Dataset excerpts:
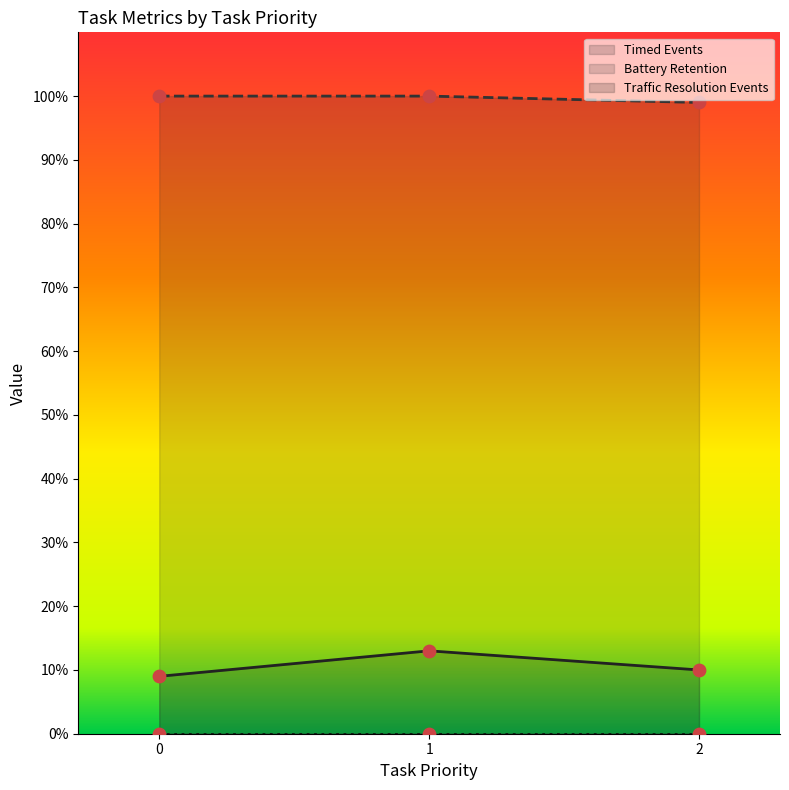

Which series has the widest spread of Y values?

Timed Events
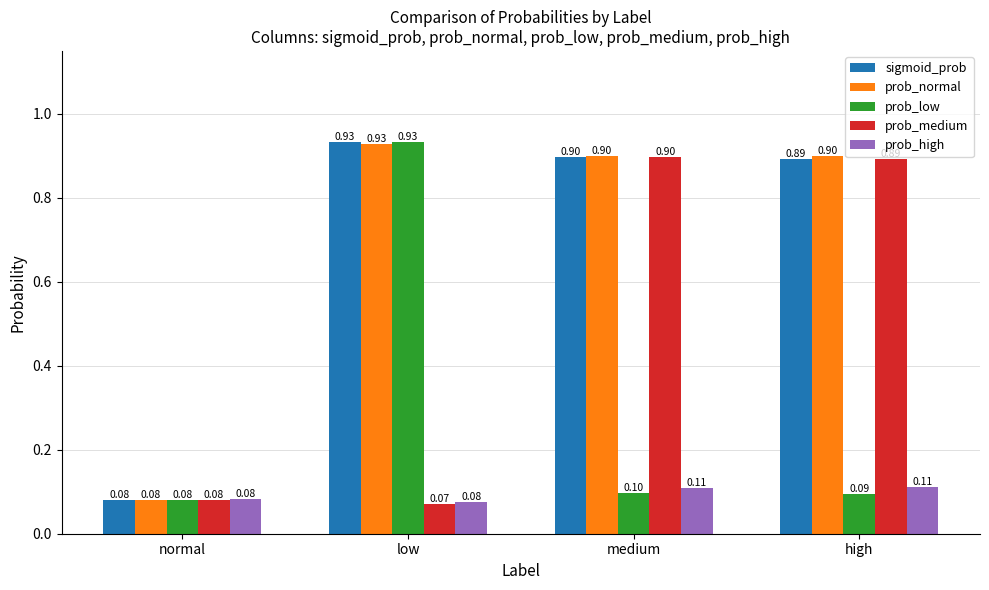

What is the difference between the highest and lowest values at medium?

0.8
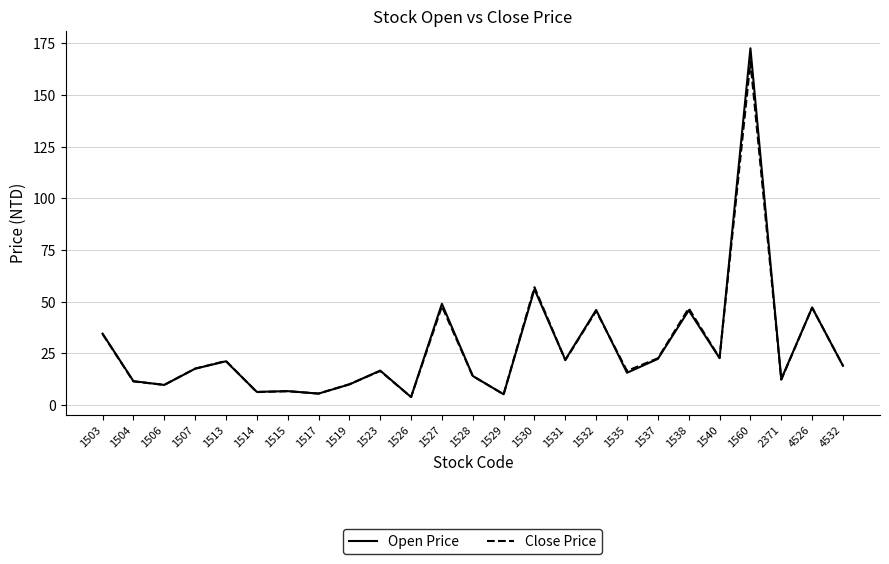

Is it true that Close Price equals 8.0 at 1531?

False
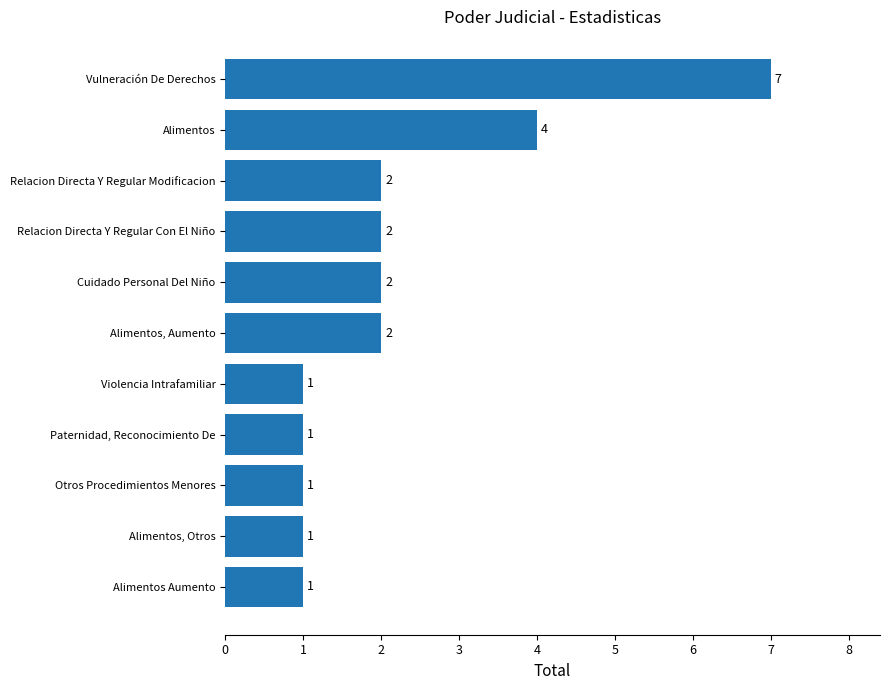

What is the difference between the second highest and minimum values?

3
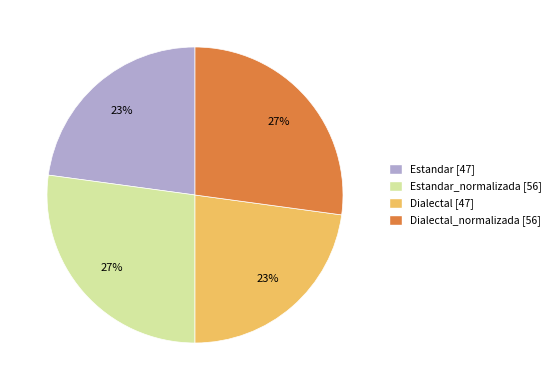

To the nearest percent, what is the difference between the largest and smallest slice percentages?

4%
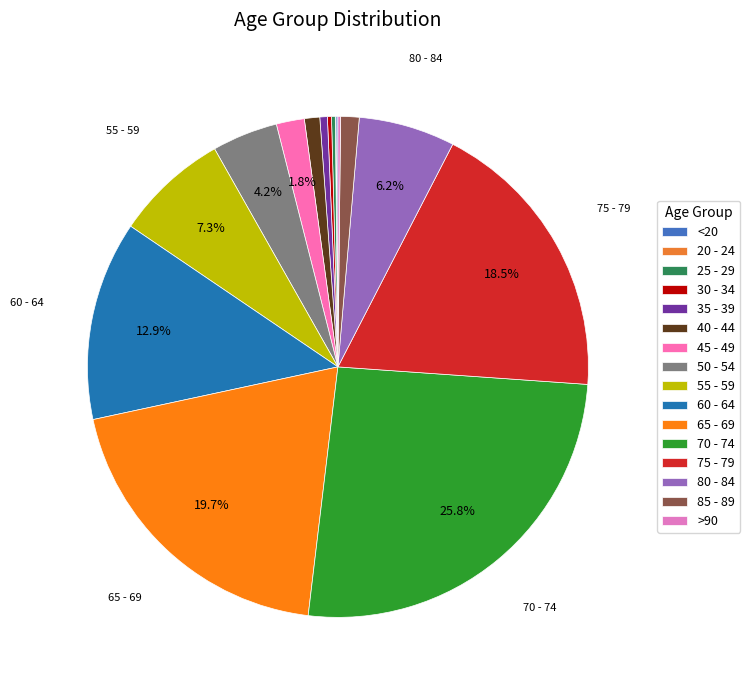

Is it true that 80 - 84 is 20% of the pie?

False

Work to be completed -> Write out every line of the records above word for word, omitting the pictures.

Expected answer ->
Which series has the widest spread of Y values?

Timed Events

What is the difference between the highest and lowest values at medium?

0.8

Is it true that Close Price equals 8.0 at 1531?

False

What is the difference between the second highest and minimum values?

3

To the nearest percent, what is the difference between the largest and smallest slice percentages?

4%

Is it true that 80 - 84 is 20% of the pie?

False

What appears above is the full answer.